Villian berteriak dengan frustrasi sambil berbaring di rumput yang lembut.
'Kerana mengasingkan diri sejak 5 tahun, Villian tidak pernah menggunakan uangnya jajannya sama sekali.'
Villian tersenyum tak percaya.
"Siapa yang waras tidak menggunakan uang jajannya hingga mencapai triliunan! Ah! Aku bahkan tidak tahu berapa banyak nol yang ada di bank ku! Apa itu masih bisa di bilang triliun?!"
Rancangan untuk mengahabiskan uang hancur total.
"Aku lebih baik buat perusahaan dengan uang itu."
'Itu hanya menambah kerja dan aku akan mati 2 tahun lagi. Itu bukan hal yang menarik untuk di lakukan.'
Villian bangun dari barangnya dan berjalan hingga sampai di depan bar.
'Mabuk mabukkan akan menjadikan ku sampah paling sempurna.
Tapi pengalaman minum ku nol.'
Kerana paman nya yang sering mabuk membuatnya tidak ingin minum sama sekali dan terlihat sama seperti paman nya.
Pengawal yang mengikutinya muncul di depannya.
"Nona muda masih di bawah umur."
Villian mengangkat 1 alisnya.
"Berapa umur ku sekarang?"
Villian bertanya pada pengawal itu.
"16 nona muda."
Pengawal itu menjawab dengan cepat.
"Berapa umur di benarkan minum?"
Sekali lagi Villian bertanya. Pengawal itu menelan ludahnya.
"18, nona muda."
Pengawal itu menjadi bersalah. Nona mudanya tidak akan mencapai umur itu.
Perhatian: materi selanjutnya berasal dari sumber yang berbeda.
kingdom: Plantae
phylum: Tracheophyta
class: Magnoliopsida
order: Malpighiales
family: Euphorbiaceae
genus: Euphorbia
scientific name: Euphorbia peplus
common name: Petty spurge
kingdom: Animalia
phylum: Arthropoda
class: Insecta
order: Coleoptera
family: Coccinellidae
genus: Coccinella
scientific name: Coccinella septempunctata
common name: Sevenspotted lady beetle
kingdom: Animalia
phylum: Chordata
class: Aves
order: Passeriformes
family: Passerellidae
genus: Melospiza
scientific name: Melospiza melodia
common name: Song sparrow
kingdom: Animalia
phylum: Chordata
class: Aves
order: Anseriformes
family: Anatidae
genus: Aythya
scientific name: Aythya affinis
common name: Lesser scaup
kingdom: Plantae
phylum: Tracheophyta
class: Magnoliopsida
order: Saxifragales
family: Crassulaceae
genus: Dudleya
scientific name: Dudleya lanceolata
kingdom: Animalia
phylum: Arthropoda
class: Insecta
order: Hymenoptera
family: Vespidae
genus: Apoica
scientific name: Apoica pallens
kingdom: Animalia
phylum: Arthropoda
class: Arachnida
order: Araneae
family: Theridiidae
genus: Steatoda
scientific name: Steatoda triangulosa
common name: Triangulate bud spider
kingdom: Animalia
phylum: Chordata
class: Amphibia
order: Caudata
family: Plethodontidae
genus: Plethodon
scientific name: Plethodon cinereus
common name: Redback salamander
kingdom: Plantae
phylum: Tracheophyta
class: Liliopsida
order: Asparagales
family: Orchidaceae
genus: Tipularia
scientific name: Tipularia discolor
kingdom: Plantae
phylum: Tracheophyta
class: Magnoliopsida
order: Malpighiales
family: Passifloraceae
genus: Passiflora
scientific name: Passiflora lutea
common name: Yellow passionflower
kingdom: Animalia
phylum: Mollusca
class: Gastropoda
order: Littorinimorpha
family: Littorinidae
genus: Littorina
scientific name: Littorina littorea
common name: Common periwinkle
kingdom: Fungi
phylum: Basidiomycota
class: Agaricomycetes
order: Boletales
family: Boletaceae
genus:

"Hah.... Pergilah aku tidak berniat untuk minum juga."
Villian melambaikan tangannya dan membuat pengawal itu pergi.
Villian menukar arahnya ke arah restoran mewah.
Dia masuk dan duduk di tempat paling indah pemandangannya.
Dia memegang menu dan memegang semua menu dengan nol paling banyak.
Setelah 30 minit, datanglah pesanan nya.
'Apa ini aja yang bisa di lakukan restoran termewah? Masakan ku lebih enak.'
Villian mengkritik dalam hati dan hanya menyentuhnya sedikit.
Rasa seperti dia memakan makanan di rumah sakit.
'Apa saat ni garam belum di temukan?'
Namun itu di maklumi. Kerajaan ini tidak memiliki laut di dekatnya dan hanya ada danau dan tasik yang indah.
"Apa bahkan ada laut di dunia ini?"
Villian mengatakan itu sambil memasukkan garfu ke mulitnya dan melihat cuaca yang cerah.
'Cuaca cerah, bukan ke itu bermaksud.'
Villian tersenyum penuh makna.
.
.
.
.
.
Villian sekarang berada di depan danau yang luas dan tenang.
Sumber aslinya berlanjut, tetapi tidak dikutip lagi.